Perhaps you mean backpedaling?

>Uh, no. I'm a developer and overall power user, so please spare me the "you were using it wrong" comments.

Speak for yourself, I am a power user too and it took all of ten minutes to get used to Windows 8.

Even a 3 year old kid doesn't seem to have trouble. http://www.youtube.com/watch?feature=player_embedded&v=d...

2 comments

Thanks for correcting my grammar. As for a 3 year old using Windows 8, well, thanks for giving me yet another reason not to use Windows 8. Good to hear that you and the 3 year old are having success with it.
"As for a 3 year old using Windows 8, well, thanks for giving me yet another reason not to use Windows 8."

This doesn't make the rest of your opinions sound more sincere.

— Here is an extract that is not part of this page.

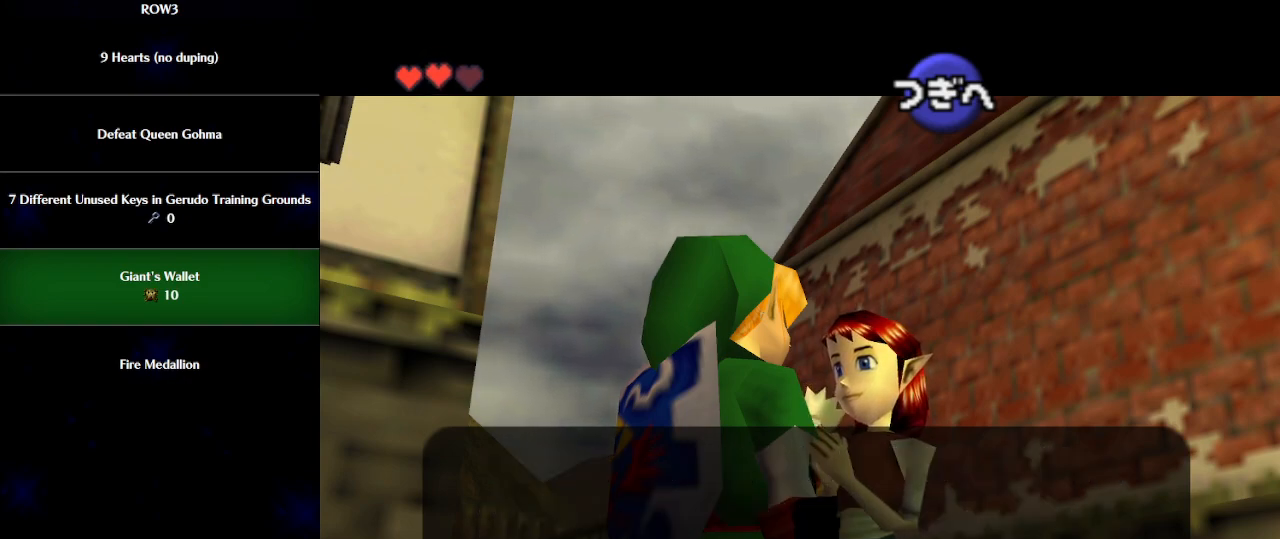
{"buttons": ["A"], "left_stick": "center", "events": [[33, "A", "down"], [33, "B", "up"], [67, "A", "up"], [100, "B", "down"], [150, "A", "down"], [150, "B", "up"], [183, "A", "up"], [250, "A", "down"], [267, "A", "up"], [367, "A", "down"], [400, "A", "up"], [500, "A", "down"]]}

unfortunately yes, when i have to interact with someone posting nonsense, the result is sometimes ugly. On another note, it would be good to see the same level of scrutiny shown towards my rebuttal, be applied to the original reply of my post about "Google Chromebook", which is right up there with the price of tea in China.
For me it is not that difficult, but I am not saying that it is a better desktop interface than in Win7, and I can see how people with large monitors may find it a bit jarring.
yes, that's just part of the problem, and it is a big issue seeing as i have a 24" monitor. The crux of the problem is that there is no way to fully disengage from Metro. Yes, you can get to your old desktop and fine, there is no Start button (not ideal, but not the end of the world). This is fine until you use some of the built-in Windows apps/features that jolt you back into Metro mode. If i can run Windows 8 -exactly- like Windows 7, then there would be no issues. Side note, i actually like the Metro UI, it looks refreshing and interesting. However, it's simply unusable to people that are used to having 3-7 windows open/apps running at any given time. Power users, developers, designers, engineers, etc. ... people that use various apps to "produce" content will struggle with Windows 8. Now, if you're primarily a consumer of content, that's a different story and i can't speak to that on a desktop. Personally, I use my iPad to consume content and that's been a pleasant surprise.